La petite fille leva la tête vers la façade du manoir et aperçut la silhouette qui était à la fenêtre la plus à gauche, au premier étage. Elle ne pouvait la voir nettement mais devinait sans peine le visage à l’expression colérique de sa grande sœur. Son aura fantomatique illuminait les lieux comme une lanterne attirant les navires. Si la petite fille était l’image des ténèbres, sa sœur captait toutes les sources de lueur pour briller comme un soleil. Dans cette demeure un peu morose, elle dénotait largement et n’aimait pas sortir de sa chambre.

- Je sais ce que tu penses, intervint la voix acerbe de l’aînée dans l’esprit de la cadette. Tu te souviens très bien comment ça s’est terminé la dernière fois.
- Ce n’était pas ma faute, geigne la fillette en croisant les bras sur sa poitrine. Ces humains sont des chochottes !

Elle entendit le rire de sa sœur résonner dans la nuit plus que dans sa tête.

- De toute façon c’est complètement différent cette fois-ci. Cette fille est comme nous !
- Ne dis pas n’importe quoi. Ce village grouille d’humains insignifiants.

La lueur diminua derrière la fenêtre, signe que la silhouette qui s’y tenait se retirait. La petite fille se détourna et jeta un dernier regard au chemin sinueux qui plongeait dans le petit bois. Les lèvres scellées, elle retint son souffle pendant une longue minute et souhaita ardemment que cette humaine revienne les voir.
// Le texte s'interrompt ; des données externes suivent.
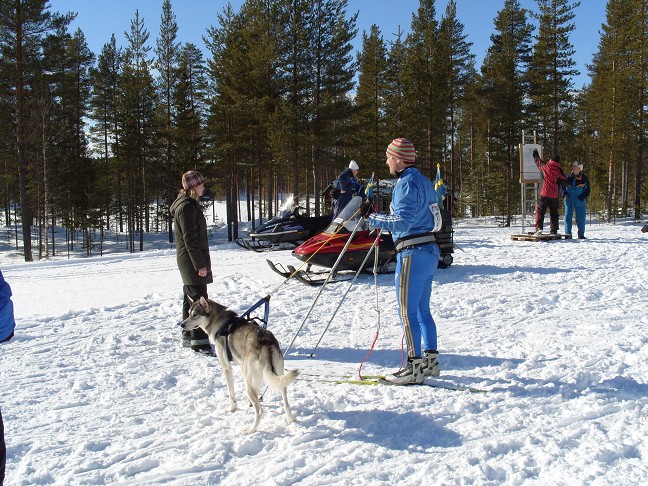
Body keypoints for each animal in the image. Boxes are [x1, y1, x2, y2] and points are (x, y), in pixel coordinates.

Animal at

Une prière silencieuse qu’elle offrait à la nuit. Grandir dans cette maison sans aucune visite était à mourir d’ennui. Elle avait besoin d’un peu de compagnie.

Le pas lent d’une ombre s’approcha sur sa droite. Les feuilles bruissèrent, trahissant l’arrivée d’un de ses vieux compagnons. Un sourire immense mangea le visage de la petite fille qui ressentit aussitôt une pointe de culpabilité lui serrer le cœur. Elle avait tendance à se plaindre un peu trop facilement et ses véritables amis n’aimaient pas cela. Avant même d’apercevoir les yeux totalement blancs d’où elle devinait les reproches, elle s’exclama :

- Je ne voulais pas parler de vous bien sûr ! Vous êtes les meilleurs amis qu’on puisse imaginer ! C’est juste dommage qu’on ne puisse se voir que la nuit.
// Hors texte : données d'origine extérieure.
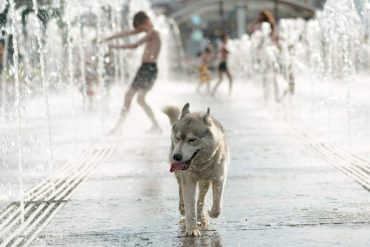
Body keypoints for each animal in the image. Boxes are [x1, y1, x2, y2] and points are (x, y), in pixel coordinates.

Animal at [164, 103, 230, 236]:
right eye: (177, 138)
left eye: (192, 140)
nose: (176, 156)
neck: (201, 164)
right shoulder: (188, 181)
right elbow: (190, 207)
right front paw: (191, 230)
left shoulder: (219, 178)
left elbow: (217, 204)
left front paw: (212, 212)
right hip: (180, 176)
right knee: (181, 190)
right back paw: (182, 207)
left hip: (205, 182)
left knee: (201, 199)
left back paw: (202, 217)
Les chevaux apparurent totalement, sortant des ombres et se dévoilant dans un petit rayon de lune. Leur corps squelettique aurait pu être qualifié de terrifiant mais la petite fille les trouvait magnifiques. Les créatures s’arrêtèrent à quelques pas d’elle et secouèrent doucement leurs longues crinières, quémandant une caresse que la petite fille ne tarda pas à leur donner. La joie avait repris ses droits dans son petit cœur alors qu’elle s’éloignait de la grille. La venue de l’humaine avait été relayée au second plan. C’était que la petite fille avait du mal à se concentrer sur plusieurs choses à la fois.
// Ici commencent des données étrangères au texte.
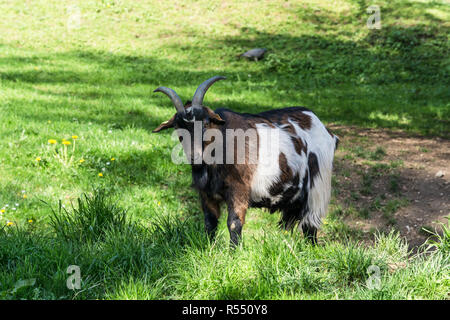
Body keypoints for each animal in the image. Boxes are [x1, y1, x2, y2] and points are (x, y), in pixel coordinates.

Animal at [152, 76, 338, 246]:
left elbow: (234, 223)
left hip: (318, 187)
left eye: (205, 123)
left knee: (310, 224)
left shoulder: (239, 189)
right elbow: (210, 223)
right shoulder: (206, 193)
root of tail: (324, 128)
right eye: (178, 127)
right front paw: (209, 249)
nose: (194, 156)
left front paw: (233, 253)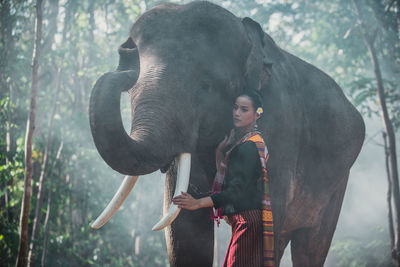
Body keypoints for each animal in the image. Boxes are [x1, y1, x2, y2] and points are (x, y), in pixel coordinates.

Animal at [88, 1, 366, 266]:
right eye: (134, 85)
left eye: (206, 86)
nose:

Les journées étaient parfois bien longues, mais les nuits d’ivresse qui suivaient rattrapaient souvent l’ennui. Elle allait donc en profiter une nouvelle fois et aurait tout le temps de repenser à la fille le lendemain. Elle s’accrocha au crin de la créature la plus proche et se hissa doucement sur son encolure. Elle ressentait le squelette mais aussi les muscles puissants. Le jardin était immense et leur permettrait de vagabonder à leurs aises.